Yes, it sounds a little creepy, but it just works, which is mostly down to the effortless charm of John Cusack. Absolutely iconic.

Notting Hill

This first-rate, late Nineties rom-com starring the perennially floppy-haired Hugh Grant as William, a bumbling bookshop owner, and Julia Roberts as Anna, a glamorous Hollywood movie star, hits all the right notes.

When a devastated Anna tries to reconcile with William after many ups and downs we get the shivers every time, particularly when she tells him she's "just a girl, standing in front of a boy, asking him to love her".

Beautifully gut-wrenching.

10 Things I Hate About You

The late Nineties was a bumper time for romantic-comedies, but the quintessential teen romance has got to be 10 Things I Hate About You. Starring the late, great Heath Ledger in his breakthrough role, it's smart, funny and unapologetically romantic. The definitive scene that is imprinted in our minds has got to be Ledger's bad-boy character Patrick serenading Julia Stiles' cool-girl Kat with Can't Take My Eyes Off You at their high school's sports ground.

The moment the school marching band joins in, much to Kat's wide-eyed astonishment, is top-notch, as is Patrick's goofy dance across the bleachers. Extra comedy bonus points to Ledger continuing to dance as the cops try to drag him away.

The Wedding Singer

Adam Sandler and Drew Barrymore are a match made in movie heaven as Robbie and Julia in The Wedding Singer. Robbie is devastated at the prospect of Julia marrying her love-rat fiancé Glen. The trio are flying on the same plane when Robbie, having spilled his heart out to a group of fellow passengers including Billy Idol in a hilarious cameo, decides to serenade Julia with a song he's written especially for her, I Want to Grow Old With You.

The look on Drew Barrymore's face when she realises what's going on is just perfection. 

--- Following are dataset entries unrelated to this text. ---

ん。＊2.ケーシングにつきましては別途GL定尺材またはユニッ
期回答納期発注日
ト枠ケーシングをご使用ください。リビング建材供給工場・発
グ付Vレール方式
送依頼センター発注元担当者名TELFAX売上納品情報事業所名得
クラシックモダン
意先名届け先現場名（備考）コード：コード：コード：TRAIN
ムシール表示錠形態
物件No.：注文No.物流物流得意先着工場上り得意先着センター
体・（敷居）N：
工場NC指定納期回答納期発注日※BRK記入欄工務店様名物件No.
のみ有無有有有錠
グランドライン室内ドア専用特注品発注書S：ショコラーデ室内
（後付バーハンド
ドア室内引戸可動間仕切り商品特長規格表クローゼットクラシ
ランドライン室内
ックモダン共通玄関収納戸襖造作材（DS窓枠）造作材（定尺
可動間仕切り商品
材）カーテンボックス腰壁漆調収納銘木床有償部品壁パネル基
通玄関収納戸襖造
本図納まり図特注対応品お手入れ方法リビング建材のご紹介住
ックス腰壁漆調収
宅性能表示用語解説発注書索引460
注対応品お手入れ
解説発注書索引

"I'll get your medicine when your tummy aches, build you a fire if the furnace breaks..."

All together now, awwwww.

Punch Drunk Love

This refreshingly different romantic comedy marks another entry in this list for none other than Adam Sandler.

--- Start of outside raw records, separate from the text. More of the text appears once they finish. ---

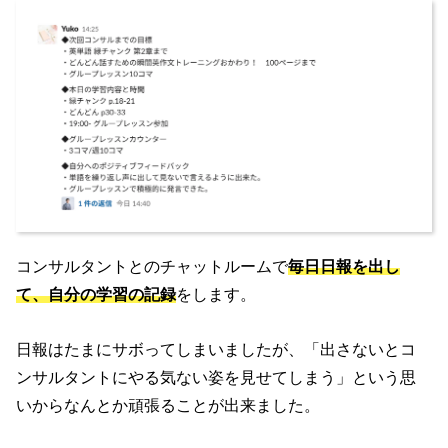
コンサルタントとのチャットルームで
毎日日報を出し
て、自分の学習の記録
をします。
日報はたまにサボってしまいましたが、「出さないとコ
ンサルタントにやる気ない姿を見せてしまう」という思
いからなんとか頑張ることが出来ました。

2002's Punch Drunk Love from writer/director Paul Thomas Anderson sees Sandler play socially awkward Barry who is embarking on a romance with Lena (Emily Watson), a friend of his sister. The film perfectly depicts the sweet, slightly awkward interactions during a burgeoning relationship - encapsulated in the below scene. 

Romeo + Juliet

Back in 1996, Baz Luhrmann brought his considerable flair to this modernised version of Shakespeare's tragedy Romeo and Juliet and the results are breathtaking. The moment that babyfaced Leonardo DiCaprio and Claire Danes, playing the titular star-crossed duo, catch eyes across a fish tank at a party gives meaning to the phrase 'love at first sight'. A joy to watch.

Chasing Amy

Ben Affleck's monologue in Kevin Smith's 1997 rom-com Chasing Amy is a beautifully poignant expression of unrequited love that never fails to get the tear ducts flowing. Some of the best lines include "You are the epitome of everything I have ever looked for in another human being", "I can't stand next to you without wanting to hold you" and "I can't talk to you without wanting to express my love for everything you are". So beautiful.


The opening sequence of Up has got to be one of the most remarkable to have ever graced the big screen.

This beautifully romantic montage follows the lifelong love of Carl and Ellie from youth to old age. It puts viewers through a heartrending rollercoaster of emotions, but it says so much about marriage, love and a life well lived. It's extraordinarily powerful; we shed a tear every time we see it.


Casablanca is one of the most iconic films ever released and this scene between Humphrey Bogart and Ingrid Bergman as two people desperately in love but torn apart by circumstance is hard to top.

Bogart's Rick is telling Bergman's Ilsa to leave him and board a plane, telling her if she doesn't she'll regret it "maybe not today, maybe not tomorrow, but soon - and for the rest of your life".